Multi-host Utilities#

Defines exported symbols for package orbax.checkpoint.multihost.

orbax.checkpoint.multihost.sync_global_processes(name, processes=None)[source][source]#

Barrier to sync concurrent processes.

Parameters:
  • name (str) – barrier name.

  • processes (Optional[Set[int]]) – If None, expects to wait across all processes and devices. Otherwise, creates a barrier only across devices associated with the given processes.

orbax.checkpoint.multihost.broadcast_one_to_all(in_tree, is_source=None)[source][source]#

Broadcast data from a source host to all other hosts.

orbax.checkpoint.multihost.broadcast_one_to_some(in_tree, *, is_source=None, processes=None)[source][source]#

Broadcast data from a source host to some or all other hosts.

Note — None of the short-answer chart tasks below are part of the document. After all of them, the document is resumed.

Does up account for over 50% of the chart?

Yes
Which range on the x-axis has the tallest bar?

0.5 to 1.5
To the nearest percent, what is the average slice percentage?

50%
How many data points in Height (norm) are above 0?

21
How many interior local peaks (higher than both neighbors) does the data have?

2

The function should only be called by participating processes - i.e. those appearing in processes if specified, or any process if not specified.

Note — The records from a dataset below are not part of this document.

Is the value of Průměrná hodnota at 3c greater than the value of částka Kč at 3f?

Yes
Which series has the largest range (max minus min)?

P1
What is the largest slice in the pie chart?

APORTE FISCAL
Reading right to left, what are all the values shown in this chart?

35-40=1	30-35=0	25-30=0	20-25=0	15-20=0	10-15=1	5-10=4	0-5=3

Inspired by JAX multihost_utils.

Parameters:
  • in_tree (Any) – pytree of arrays - each array must have the same shape across the hosts.

  • is_source (Optional[bool]) – Whether the current process is the source of the broadcast. If None, an arbitrary process within processes will be selected as the source for the broadcast.

  • processes (Optional[Set[int]]) – Set of participating processes. Assumed to be all processes if None.

Return type:

Any

Returns:

A pytree matching in_tree where the leaves now all contain the data from the first host.